Bartimaeus Alliance of the Blind, Inc.
BABINC

Index to Hebrew Study Aids


Taking Hebrew From Another Instructor

If you are taking Hebrew from another instructor, this Hebrew I course may still be of significant use to you. Below are a few ways that having access to this material, even in someone else's class, with someone else's text books, may help.

1) The text books for this course and all the free materials mentioned in the course syllabus will still be of help. The morphology tables by Christo et al will give you access to the various forms of Hebrew nouns and verbs without having to have a sighted reader dictate, letter-by-letter, each of the many forms. The Hebrew Bible with parsing guides can still help you with word-by-word analysis of Bible passages. The importance of the Hebrew Bible files hardly needs explanation.

Even the Weingreen text book can be helpful. Since this text book is divided into dozens of short sections, one may consult the table of contents in Weingreen to find the specific section relevant to whatever is covered in class on a certain day and read it from Weingreen. The student would still be expected to be familiar with what his/her official text book says, but a great deal of useful knowledge can be gained from Weingreen. When it comes to doing exercises for classk, the student would still need to have someone in the class go through their specific text book. This could be done a number of ways. First, the exercises could be done together, with the two students working as a team to do the exercises. If the teacher wants more individual thinking, the sighted student could read the exercises out loud and then the two of them could silently translate them.

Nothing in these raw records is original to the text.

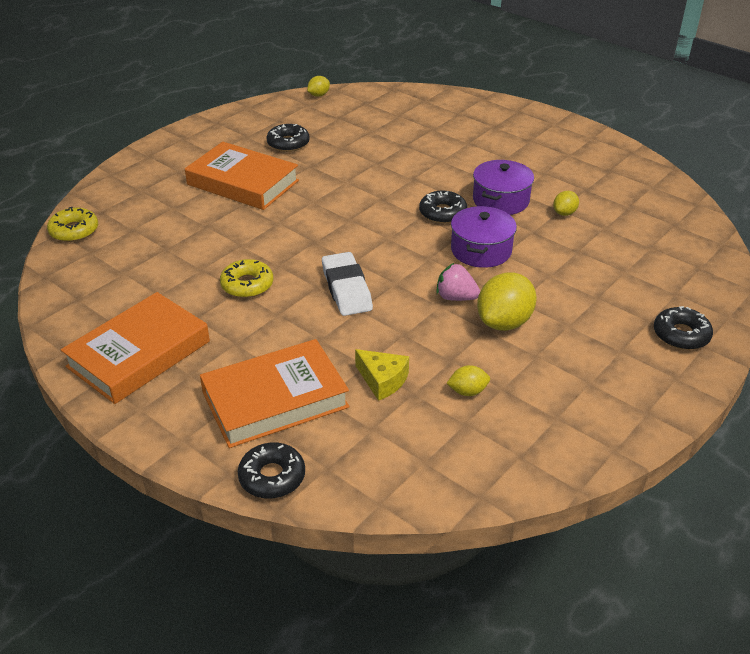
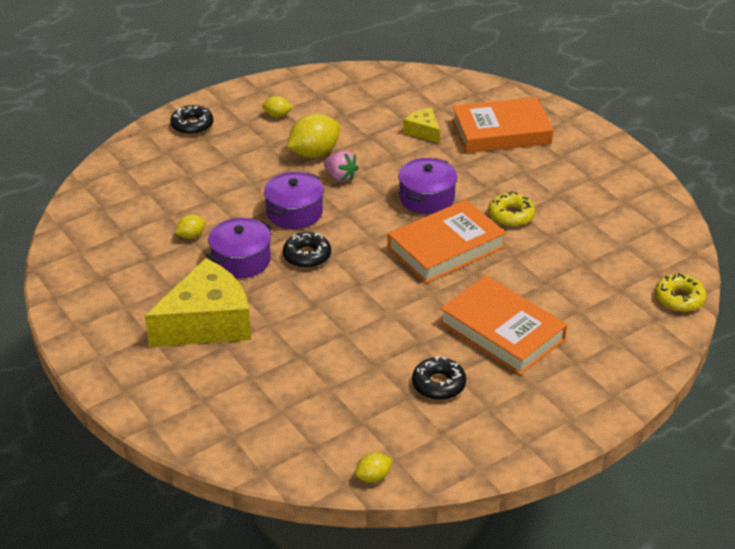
camera: 165 degrees left, 0 degrees up
orange book [61,292,210,404] -> orange book moved to [387,200,506,283]
black donut [238,442,305,499] -> none
white eraser [322,252,373,316] -> purple pot [398,158,457,214]
yellow lemon [446,365,490,396] -> yellow lemon moved to [262,96,293,118]
none -> yellow cheese [145,258,251,347]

2) The course materials here may be of some help. The material in Lesson 1 about getting started reading Hebrew is similar in most Hebrew courses. It would do a blind student much good to spend considerable time with this course's Lesson 1, no matter where he/she is taking Hebrew. There is a song to help one learn the letters and guided Braille Hebrew readings designed to help the student master reading Hebrew. This lesson also explains the unique aspects of Braille Hebrew and how Braille Hebrew differs from print Hebrew. Lessons 7 and 13 contain information about Unicode Hebrew, reading and writing it. This is necessary for handling Hebrew in a sighted world. The core materials of Lesson 14 discuss how to use the parsing guides. Lesson 15's core materials tell how to use the Hebrew-English lexicon that comes with the text books for this course. The file named "Course Contents by Lesson" explains which grammatical concepts are discussed in each lesson so one can look them up at any time. Whenever someone studies construct relationships, he/she can look up the concept in the course contents and read about it from this course. Finally, the appendix section to this course contains lists of vocabulary words by frequency, going down to as few as those occurring 100 times or more. This can save the student time in typing vocabulary words.